Generate cJSON-friendly C structs from sample JSON when you need native transport models and parser-ready scaffolding for embedded firmware, CLI tools, or systems code.
How to use
Paste a representative JSON payload that matches the config, response, or file structure your C code actually parses.
Review the generated forward declarations, `struct` definitions, and cJSON-oriented field layout for nested objects and arrays.
Copy the output into your C project and add parse, allocation, or cleanup helpers that match your runtime ownership rules.
Benefits
Produces C-native struct scaffolding that fits cJSON-driven parsing flows.
Keeps nested payloads in explicit structs instead of repetitive manual cJSON tree walking.
Speeds up embedded, firmware, and systems integrations that still rely on plain C transport models.
Best use cases
Embedded firmware or device tools that parse compact JSON config files with cJSON.
Native C SDKs that need readable transport structs before handwritten parser glue is added.
Systems projects replacing ad hoc key lookup code with explicit typed models.
cJSON struct tips
Review string ownership and array allocation strategy before wiring generated structs into production parse flows.

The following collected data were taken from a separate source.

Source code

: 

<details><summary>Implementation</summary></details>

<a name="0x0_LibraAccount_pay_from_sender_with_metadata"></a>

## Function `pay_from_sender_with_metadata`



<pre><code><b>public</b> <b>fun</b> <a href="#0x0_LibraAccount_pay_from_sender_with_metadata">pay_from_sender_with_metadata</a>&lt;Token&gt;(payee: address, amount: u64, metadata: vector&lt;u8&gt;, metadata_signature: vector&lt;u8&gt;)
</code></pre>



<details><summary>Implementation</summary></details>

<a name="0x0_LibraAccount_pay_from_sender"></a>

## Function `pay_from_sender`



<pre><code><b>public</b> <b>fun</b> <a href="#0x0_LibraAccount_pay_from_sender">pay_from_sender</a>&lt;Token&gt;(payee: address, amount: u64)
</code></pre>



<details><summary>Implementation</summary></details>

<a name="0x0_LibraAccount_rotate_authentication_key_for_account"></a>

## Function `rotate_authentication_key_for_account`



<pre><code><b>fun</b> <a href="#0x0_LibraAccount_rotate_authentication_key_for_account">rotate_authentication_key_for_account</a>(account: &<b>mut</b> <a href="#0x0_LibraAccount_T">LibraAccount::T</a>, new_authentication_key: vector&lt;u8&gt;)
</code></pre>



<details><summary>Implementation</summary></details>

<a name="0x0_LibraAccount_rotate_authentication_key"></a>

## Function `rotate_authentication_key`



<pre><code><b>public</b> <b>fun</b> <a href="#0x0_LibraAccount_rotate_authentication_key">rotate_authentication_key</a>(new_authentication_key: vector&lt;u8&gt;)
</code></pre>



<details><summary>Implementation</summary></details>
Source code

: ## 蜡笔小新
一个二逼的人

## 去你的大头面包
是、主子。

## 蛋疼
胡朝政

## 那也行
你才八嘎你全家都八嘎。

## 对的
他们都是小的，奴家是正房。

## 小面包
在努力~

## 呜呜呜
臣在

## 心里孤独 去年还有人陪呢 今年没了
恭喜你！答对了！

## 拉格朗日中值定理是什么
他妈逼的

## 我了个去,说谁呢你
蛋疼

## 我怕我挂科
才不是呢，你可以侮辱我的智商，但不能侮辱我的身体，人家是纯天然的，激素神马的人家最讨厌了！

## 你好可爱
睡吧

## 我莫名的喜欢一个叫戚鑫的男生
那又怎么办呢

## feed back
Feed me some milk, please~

Keep one realistic payload sample so nested structs and scalar widths line up with the data you actually receive.
Add constructor, parser, and cleanup helpers after generation because this route focuses on struct scaffolding first.
How is the cJSON route different from the C++ route?
Choose the cJSON route when your target stack is plain C and you want parser-friendly struct scaffolding for cJSON-based code. Choose the C++ route when you want native C++ structs and STL-oriented field types instead.
Does the cJSON route handle nested objects and arrays?
Yes. Nested objects are expanded into additional structs, and repeated values are represented in a way you can adapt to your project-specific allocation and parse helpers.